Blog Archives

Master Maintenance Plan, Part One

For the last two days, in between other tasks, I have been kicking around ideas to organize or reorganize scheduled jobs and maintenance plans into a grander scheme solution that sends me ONE e-mail a day.   Sounds like a minor operation, but I have 32 SQL servers including four clusters.  Currently, many of the 300 databases send me nightly e-mails to let me know whether the individual operations succeeded or failed.  There are still some maintenance plans that I have not replaced yet.  I have also implemented Ola Hallengren’s backup solution on many of the servers which greatly reduced the number of e-mails that I receive.  The plan is to install that solution on every server.  This solution has saved me hours upon hours of work, check it out if you have not already. 

Sometime ago, I wrote or found a script (no, I cannot remember) that would send me an e-mail letting me know the backup type and date/time of the last backup.  So here we are, and I am trying to take this to another level by exploring solutions to greatly reduce e-mail traffic and reduce the amount of time it takes me to assess my server’s overnight maintenance thus allowing me to spend more time being proactive.  With all that being said, I found the following article, Use PowerShell to Report SQL Server Backup Status, written on the Hey, Scripting Guy! Blog.

As this plan develops, I will post new blog posts.  Enjoy or let me know how you handle it.  Let’s share ideas!

Practical Joke Turns Into Lesson Learned

When I returned to work this morning after my excellent getaway I learned of a power outage on Friday afternoon that took down the desktops in the Systems Administration area.  Oh great! 

When I logged into my machine, the login screen was different and then all of my files were missing.  Oh no, my profile is hosed.  No wait, there are no files under a previous profile.  Oh crap!

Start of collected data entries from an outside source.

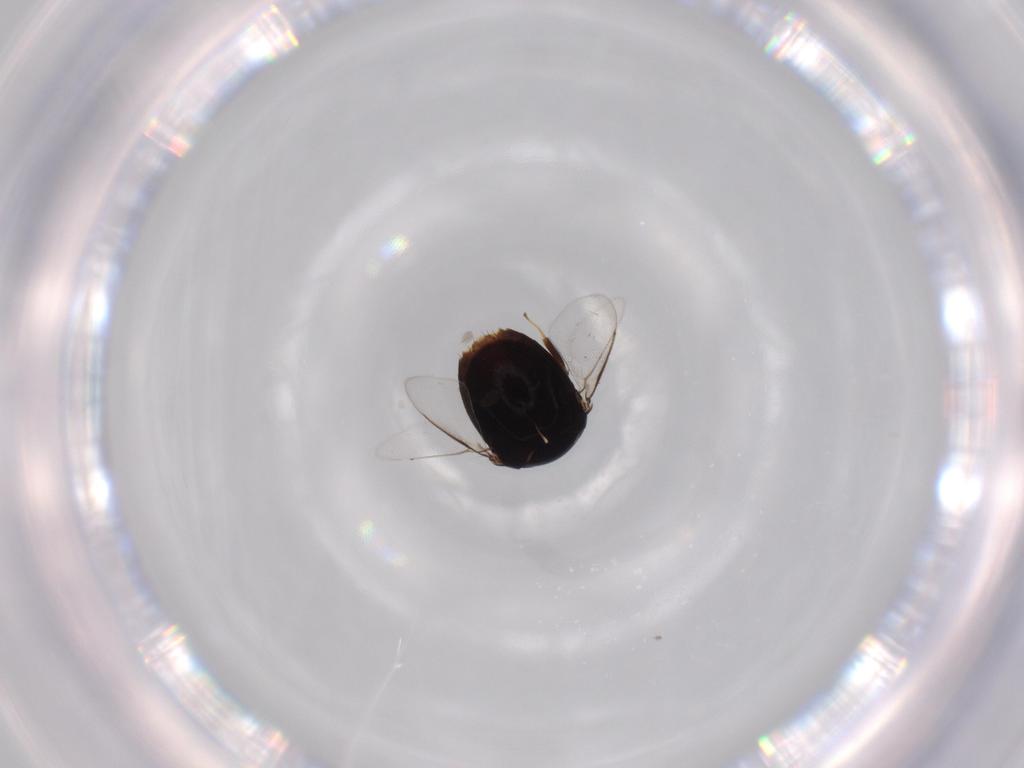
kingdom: Animalia
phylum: Arthropoda
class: Insecta
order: Coleoptera
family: Chrysomelidae
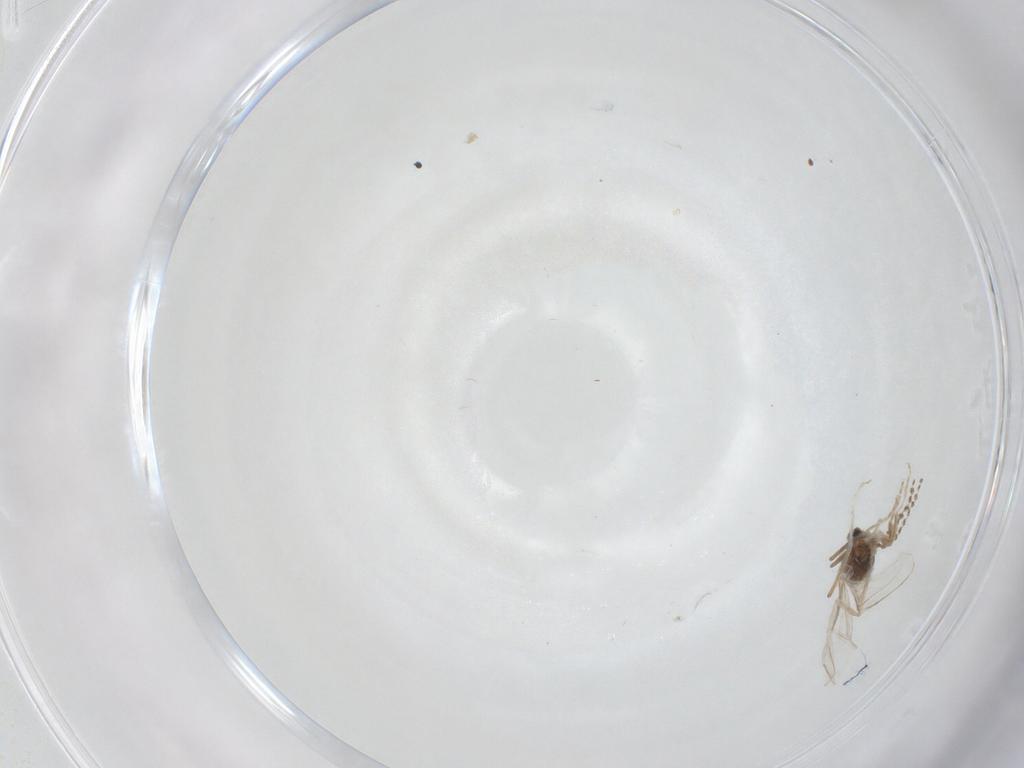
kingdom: Animalia
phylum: Arthropoda
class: Insecta
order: Diptera
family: Cecidomyiidae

After getting thoroughly pissed off that my day would be filled with installing software and recreating my machine, a sinking reality set it.  I have a bunch of project files on my desktop that have not been saved to my share drive.  I know better, but sometimes we don’t always take heed to our own best advice.    Today, I thought was a good day to correct that. 

The practical joke was that my buddies switched out the hard drive so no files were lost.  This time!

I found a PowerShell Script to Backup Files Using Windows PowerShell and set it to backup my desktop to share drive automagically using task scheduler.  I’m still testing it to see if it is the script to do what I need it to do.  I could write one myself, but I am a PowerShell newbie and why reinvent the wheel. 

Enjoy!

[Edited:]

The script above did not work out too well as it did not copy over folders.  I created a simple script with the following line:

  • Copy-Item c:\Users\ewatson\desktop s:\ -recurse

 That did the trick!

Saturday SQL Schoolhouse in Honor of World Backup Day

SQL Schoolhouse!

Today’s installment of the Saturday SQL Schoolhouse is brought to you in honor of World Backup Day, a day every DBA should celebrate!  However, DBAs know that World Backup Day should be practiced daily!  Here are some great backup articles for you to peruse.  Enjoy!

Maintenance Plans All Died…See the Magic

Last night on one of my production clusters, all of the maintenance plans died.  On my drive in to work, I thought it was probably a drive space issue, but it was also strange that I did not receive an alert for that.  Finally at the office looking at the Job Activity Monitor then view history, I get a lot of useless information that says simply “the step failed” during my reorganize index routine.  This is not much help.

When looking at the Maintenance Plan view history, then I actually see a useful error: “Alter failed for Server <servername>.”  When looking up this error ,I narrowed it down to two plausible solutions.  The first being to check to make sure that “Automatically set I/O affinity mask for all processors” is checked.  We don’t generally change that from the default.  Next.

The second option was to make sure sp_configure “allow updates” was set to zero.  I thought it was, especially since this is a 2005 box and the feature is supposed to be deprecated (books online confirmed that for me, interesting though it says the functionality is unavailable).  Low and behold “allow updates” was set to one.  A quick reconfigure and the maintenance plans are running again.

This is a temporary fix because the new server I am migrating these to at the end of the year will be running Ola Hallengren’s backup solution, like my other new servers.  Bye bye maintenance plans!

Enjoy!

Backup and Recovery

On the drive in this morning, I was reflecting on what I needed to go over with my junior DBA today in his learning path (channeling Yoda).  Backup and Recovery is so vitally important to what we do on a daily basis that I really need to drive that home to him.  Therefore, I thought it would be a good topic to discuss and to blog about. 

Then I remembered attending a Grant Fritchey (blog | twitter) webinar recently by Red Gate concerning this very same topic.  If you missed the webinar, don’t worry as they put it up for all to see.  There is really no need for me to reinvent the wheel here especially when Grant does it much better than I would.  Thanks, Grant.  Enjoy!